- _What needs to be done_
Reproduce every line of text in the records below word for word, leaving the pictures out of your answer.

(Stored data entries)
□ □ □ □
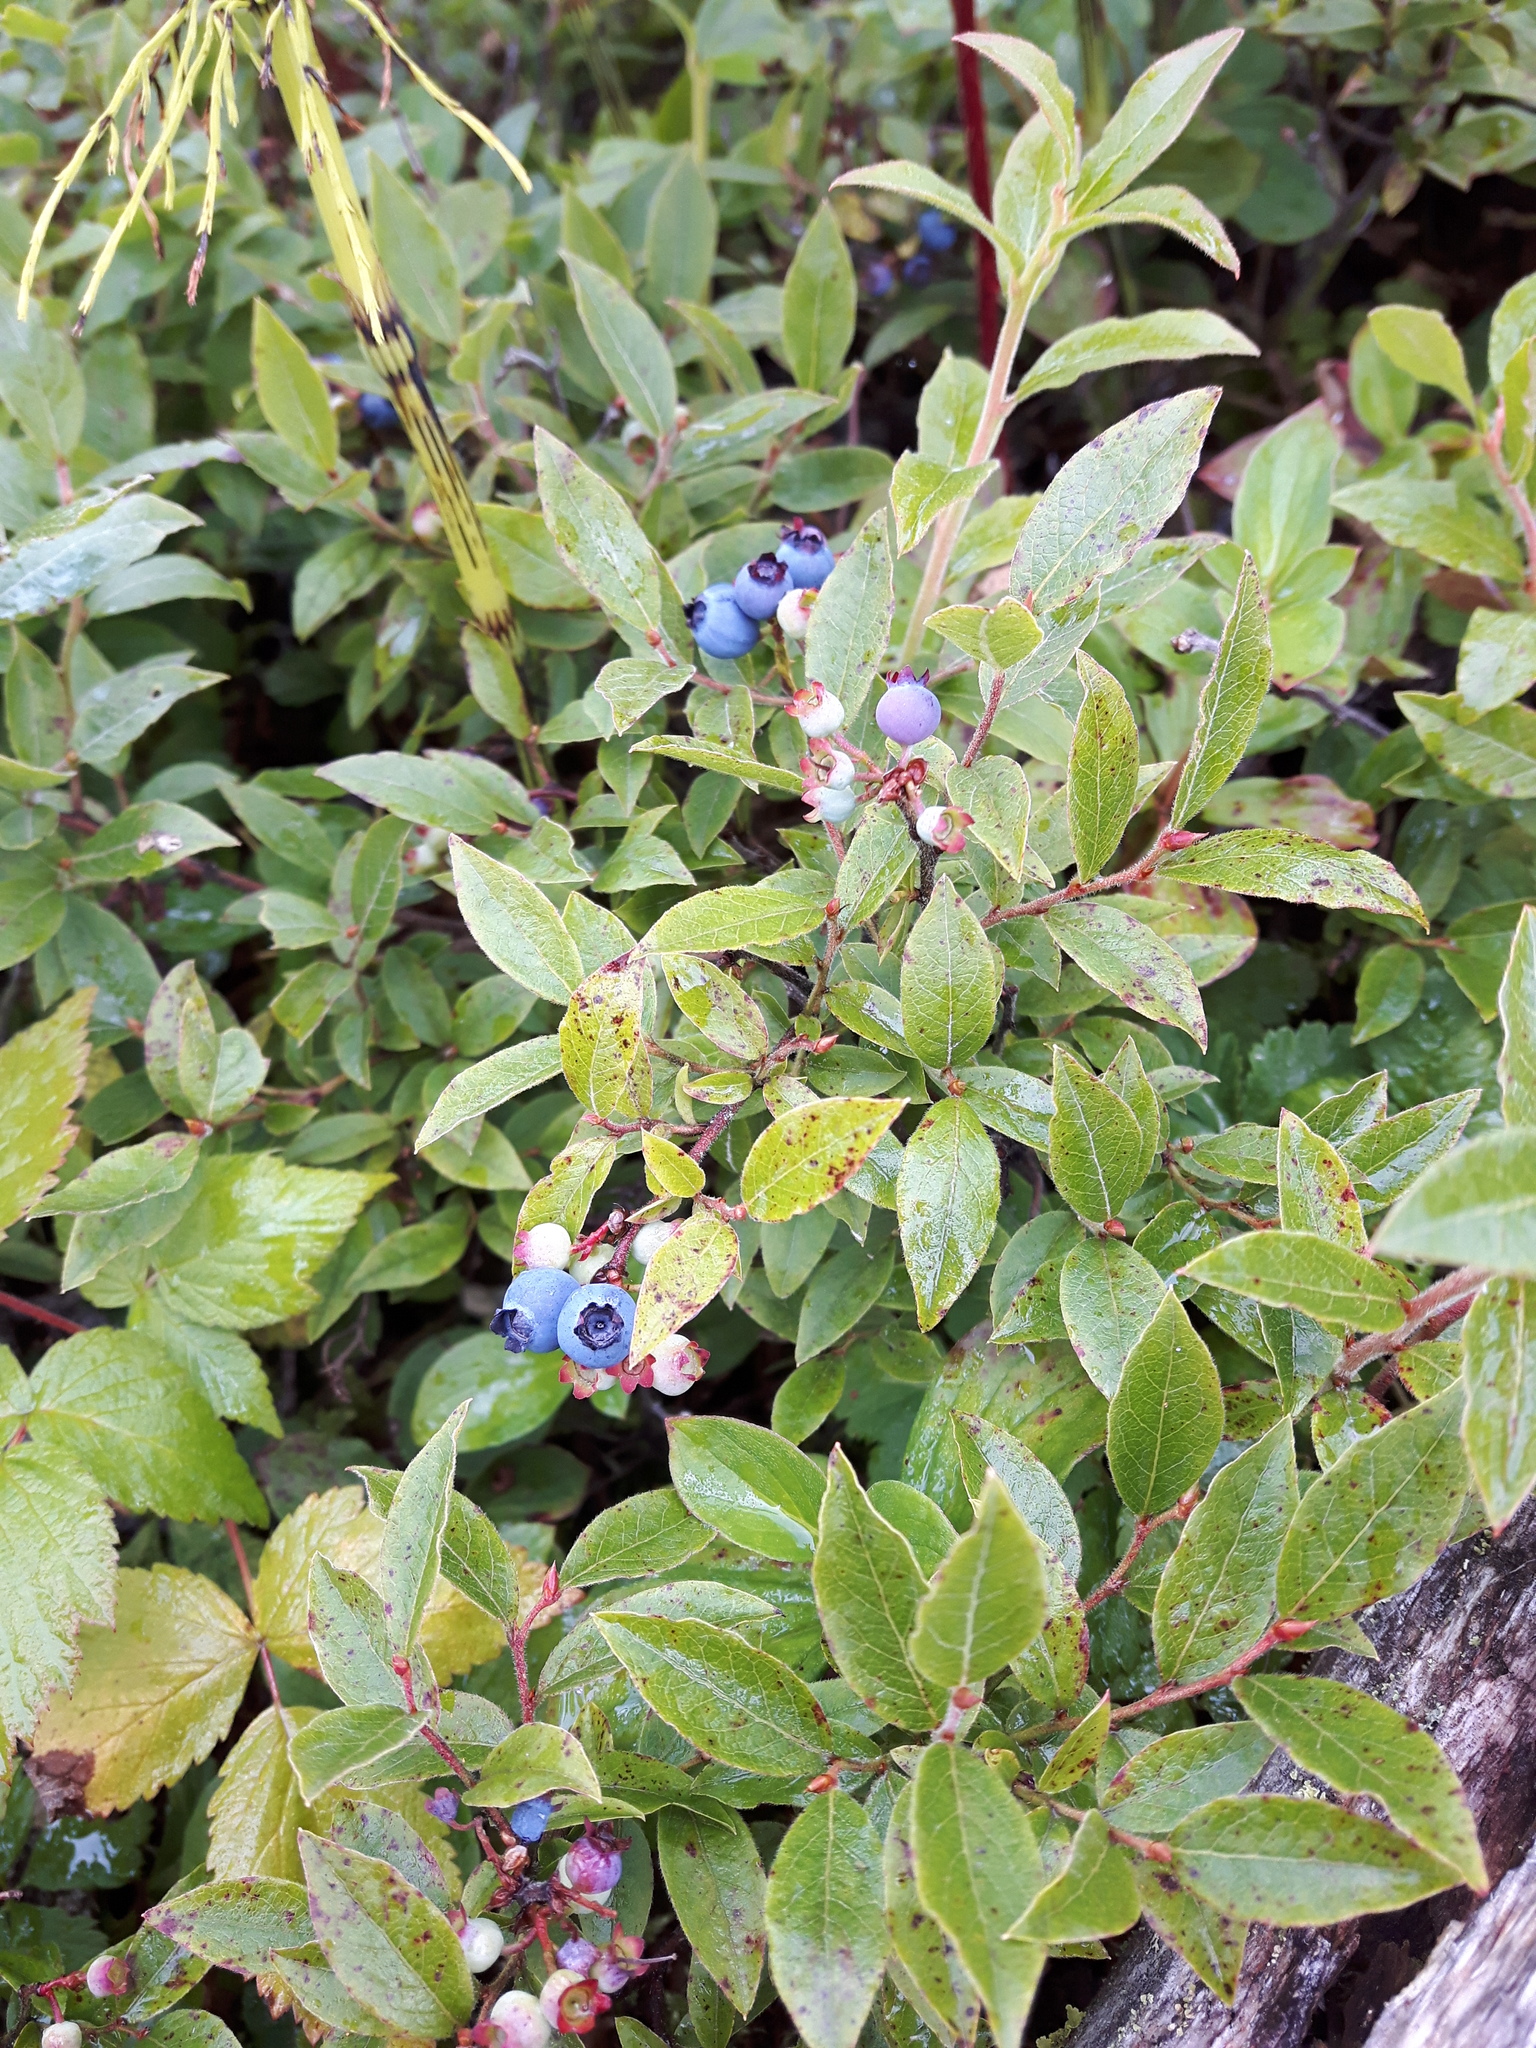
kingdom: Plantae
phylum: Tracheophyta
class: Magnoliopsida
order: Ericales
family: Ericaceae
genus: Vaccinium
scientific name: Vaccinium myrtilloides
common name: Canada blueberry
□ □ □ □
- _Solution for this exercise_
kingdom: Plantae
phylum: Tracheophyta
class: Magnoliopsida
order: Ericales
family: Ericaceae
genus: Vaccinium
scientific name: Vaccinium myrtilloides
common name: Canada blueberry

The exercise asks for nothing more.